Simulation parameters in this work were described; the original length of sheet was 6 mm, the width was 2 mm, the thickness was 2 mm, and the radius of TGR and BSR were 30 mm, respectively. The profile of groove was square, and its height H was 0.25 mm, its width W was 0.5 mm and its spacing S was 0.5 mm. the profile of groove structure on the roll is shown in Figure 4. The sheet was divided into two layers, and the sheet was meshed to 100,000 elements in the top layer, and the volume of big and small elements was 1:100; TGR and BSR were meshed to 150,000 elements, respectively. According to the characteristics of the forming process, the simulation is divided into two steps. Step 1 is biting step and the sheet was nipped; Step 2 is the stable and ending stage, top and bottom rolls are rotated in opposite directions so that the sheet is moved forward along feed direction continuously, and the grooves on the roll are imprinted on the surface of sheet until the entire sheet is completed with grooves. The numerical model and simulation results are shown in Figure 5.

Figure 4.

Schematic of groove structure on the roll.

Figure 5.

Simulation model of roll to roll to form groove and forming results based on different number of grooves: (a) single groove, (b) two grooves, (c) three grooves and (d) four grooves.

Discussion

Distribution for metal streamlines of micro-groove

Simulation and experiment results of metal fiber streamlines are shown in Figure 6. It can be seen from Figure 6(a) that the distribution of continuous metal fiber streamlines depends on micro-grooves formed. In the bottom of the groove and the bottom rounded corner, the density of metal streamline is max. Continuous metal fiber streamline is beneficial for understanding plastic deformation and change of mechanical properties procedure. The larger the local density of metal streamline, the severer the local deformation. Figure 6(b) shows the metal fiber streamlines around the micro-groove observed experimentally. The metal fiber streamlines in Figure 6(b) compare well with the simulation results shown in Figure 6(a). It can be seen from Figure 6 that severe plastic deformation is generated in rounded corner.

Figure 6.

Metal fiber streamlines of micro-groove: (a) simulation result and (b) experimental result.

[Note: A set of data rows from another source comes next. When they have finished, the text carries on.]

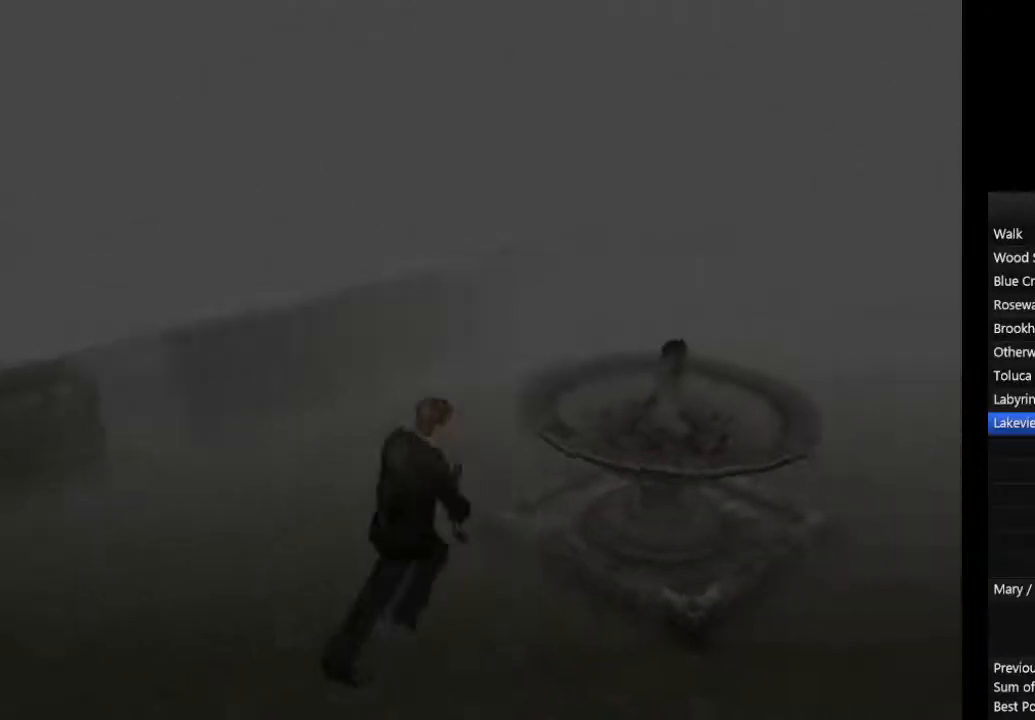
{"buttons": ["CROSS", "CIRCLE"], "left_stick": "down-left", "right_stick": "center", "events": [[100, "CROSS", "down"], [133, "CROSS", "up"], [200, "CROSS", "down"], [233, "CROSS", "up"], [300, "CROSS", "down"], [333, "CROSS", "up"], [333, "left_stick", "down"], [367, "CROSS", "down"], [433, "CROSS", "up"], [467, "CROSS", "down"], [467, "left_stick", "down-left"]]}
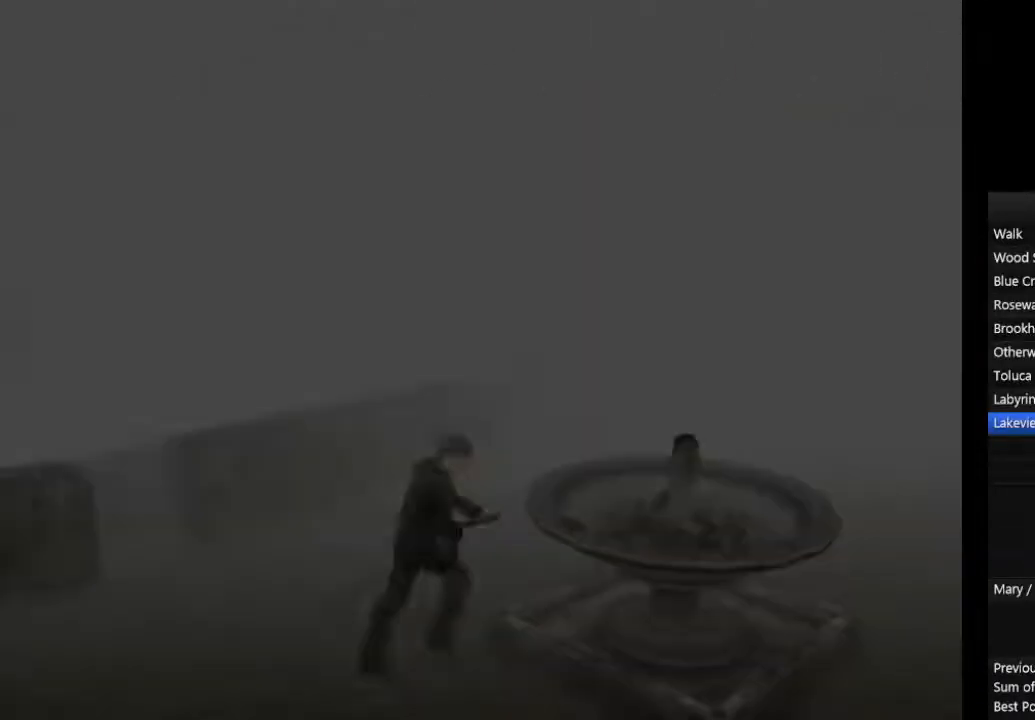
{"buttons": ["CIRCLE"], "left_stick": "down-right", "right_stick": "center", "events": [[33, "CROSS", "up"], [67, "CROSS", "down"], [133, "CROSS", "up"], [200, "CROSS", "down"], [233, "CROSS", "up"], [267, "CROSS", "down"], [333, "CROSS", "up"], [333, "left_stick", "down-right"], [400, "CROSS", "down"], [467, "CROSS", "up"]]}
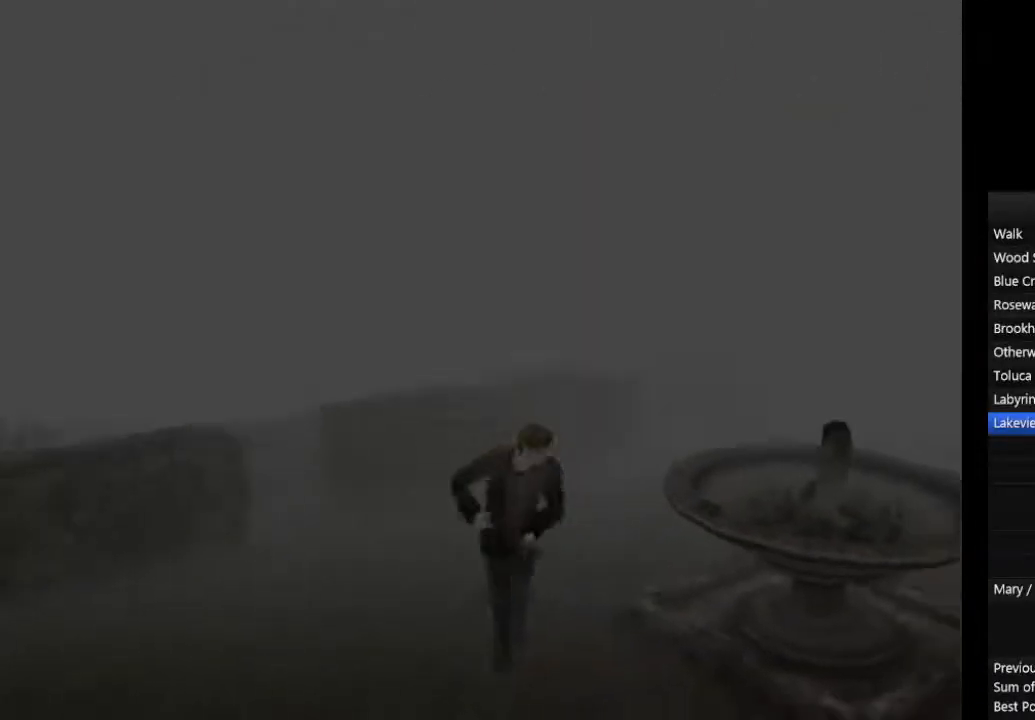
{"buttons": ["CROSS", "CIRCLE"], "left_stick": "down-right", "right_stick": "center", "events": [[167, "left_stick", "right"], [200, "CROSS", "down"], [267, "CROSS", "up"], [300, "CROSS", "down"], [367, "CROSS", "up"], [400, "CROSS", "down"], [467, "CROSS", "up"], [467, "left_stick", "down-right"], [500, "CROSS", "down"]]}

Effect of temperature on rolling

The sheets are preheated under different temperatures 330°C, 380°C, 430°C, and 480°C before rolling. Rolling rate is 0.1 mm/s, the displacement of top roll is 0.4 mm, and the difference results of rolling under different temperatures are shown in Figure 7. It can be seen from Figure 7(a) that with the increase in the forming temperature from 330°C to 480°C, the height of grooves are raised and arrived at 0.25 mm, but when the temperature exceeds 400°C, the height keeps almost unchanged. The reason is that the material is softened, material flow is increased, and flow tendency is easier in the horizontal direction than vertical direction, especially for small space such as channel on the roll, so the change of height of groove is decreased. However, it can be seen from Figure 7(b) that with the increase in the forming temperature, the grain features are changed from circular to an elongated ellipse, even some grains are fractured that is benefit for channel filled. In fact, we can see from Figure 7(c)–(f) that with the increase in the temperature, the average sizes of grain are refined.

Figure 7.

The grain size on cross section of rolling: (a) average height of groove at different temperatures, (b) average size of groove in different temperatures, (c) distribution of grain at 330°C, (d) distribution of grain at 380°C, (e) distribution of grain at 430°C and (f) distribution of grain at 480°C.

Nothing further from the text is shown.